March 5, 2026
Date: March 5, 2026
Netflix acquired Interpositive, the AI post-production company founded by Ben Affleck, signaling that streaming-native studios are moving to own proprietary AI pipelines rather than license from third parties like Runway or OpenAI. Interpositive is not a generative content tool — it learns the visual language of a specific film’s production to assist with coherence, lighting, color, and missing shots. Netflix rarely makes external acquisitions, making this move deliberate. The contrast with legacy studios is sharpening: Disney licensed 200+ characters to OpenAI for $1 billion, while Netflix internalizes the tooling. Mid-tier studios without capital for either path face the sharpest pressure. Affleck framed the technology as preserving human creative judgment — the “assist vs. replace” distinction that Hollywood is still negotiating.

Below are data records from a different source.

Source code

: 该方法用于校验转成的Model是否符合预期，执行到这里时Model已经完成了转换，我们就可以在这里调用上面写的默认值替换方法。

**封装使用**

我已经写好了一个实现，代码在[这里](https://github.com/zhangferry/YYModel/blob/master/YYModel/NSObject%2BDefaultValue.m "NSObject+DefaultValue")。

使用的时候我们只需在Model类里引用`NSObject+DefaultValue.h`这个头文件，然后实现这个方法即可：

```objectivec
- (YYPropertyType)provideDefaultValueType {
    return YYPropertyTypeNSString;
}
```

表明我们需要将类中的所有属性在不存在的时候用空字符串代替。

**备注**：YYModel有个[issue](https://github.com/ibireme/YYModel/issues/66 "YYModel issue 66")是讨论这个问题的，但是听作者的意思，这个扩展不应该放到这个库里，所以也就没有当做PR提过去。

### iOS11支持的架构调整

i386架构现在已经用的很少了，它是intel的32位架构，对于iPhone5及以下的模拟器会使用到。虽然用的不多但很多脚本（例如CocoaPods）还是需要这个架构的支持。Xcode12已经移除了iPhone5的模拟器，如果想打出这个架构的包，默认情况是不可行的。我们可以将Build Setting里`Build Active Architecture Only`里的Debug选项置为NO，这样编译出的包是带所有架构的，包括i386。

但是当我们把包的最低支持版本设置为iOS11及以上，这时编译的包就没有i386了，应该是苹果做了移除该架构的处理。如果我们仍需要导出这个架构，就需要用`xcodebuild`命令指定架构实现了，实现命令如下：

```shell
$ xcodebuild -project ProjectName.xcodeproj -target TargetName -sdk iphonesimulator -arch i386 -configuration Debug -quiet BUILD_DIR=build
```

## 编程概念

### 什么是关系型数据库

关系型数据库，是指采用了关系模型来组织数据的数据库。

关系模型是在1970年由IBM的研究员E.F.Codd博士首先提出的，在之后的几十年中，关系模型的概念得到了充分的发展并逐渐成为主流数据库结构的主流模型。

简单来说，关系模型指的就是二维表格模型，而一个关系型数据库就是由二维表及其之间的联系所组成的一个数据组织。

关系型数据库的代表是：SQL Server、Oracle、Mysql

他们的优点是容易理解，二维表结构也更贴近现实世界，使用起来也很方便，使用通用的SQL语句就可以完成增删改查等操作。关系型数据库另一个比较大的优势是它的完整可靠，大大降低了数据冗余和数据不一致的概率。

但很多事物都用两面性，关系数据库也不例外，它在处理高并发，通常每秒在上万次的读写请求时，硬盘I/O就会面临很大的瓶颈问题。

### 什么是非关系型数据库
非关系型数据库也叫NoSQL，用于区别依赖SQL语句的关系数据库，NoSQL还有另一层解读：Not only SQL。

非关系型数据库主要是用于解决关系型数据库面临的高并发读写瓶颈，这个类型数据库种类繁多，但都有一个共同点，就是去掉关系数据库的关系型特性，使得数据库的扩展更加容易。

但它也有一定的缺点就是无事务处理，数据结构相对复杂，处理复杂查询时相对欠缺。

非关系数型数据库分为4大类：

Meta is facing a lawsuit after footage captured by its Ray-Ban smart glasses was sent to workers in Kenya for data annotation — a process required to train the glasses’ object recognition and scene interpretation models. The subcontractor, Nairobi-based Sama, had previously ended its content moderation work for Meta in 2023 following reports of worker trauma and alleged union-busting, then quietly pivoted to computer vision annotation. Meta discloses in its AI terms of service that data may be subject to human review but does not specify that reviews occur overseas. The glasses are marketed as “built for your privacy.” The gap between that marketing and the actual data pipeline is consistent with Meta’s documented pattern across Cambridge Analytica, GDPR fines, and FTC scrutiny. The intimacy of the data — wearable camera footage from daily life — makes this iteration notably more sensitive than prior controversies.
Sam Altman told employees this week that their opinions on military AI use “are not taken into account” — a direct response to internal concerns about autonomous weapons and civilian surveillance. More than 100 OpenAI employees signed an open letter demanding the company refuse the Pentagon’s terms. The statement follows Anthropic being designated a national security supply chain risk — a classification typically reserved for foreign adversaries — with OpenAI moving quickly to fill the gap. A reported 295% spike in ChatGPT uninstalls alongside a significant increase in Claude installs followed, as users responded to the contrast in stated positions. Altman’s strategic logic holds: walking away means the contract goes to xAI with no guardrails. The management problem is different — OpenAI recruited its talent on the promise of building something safe and beneficial, and telling that talent their conscience is irrelevant to classified contracts is a trust asymmetry that is difficult to walk back.
Three signals in the AI infrastructure and governance layer: Hollywood’s internal AI tooling is consolidating toward ownership by well-capitalized streaming platforms; wearable AI’s data practices are entering the same regulatory scrutiny cycle that mobile and social already passed through; and the OpenAI-Anthropic positioning gap on military AI is now public, employee-visible, and beginning to move consumer behavior. All three trends will accelerate in 2026.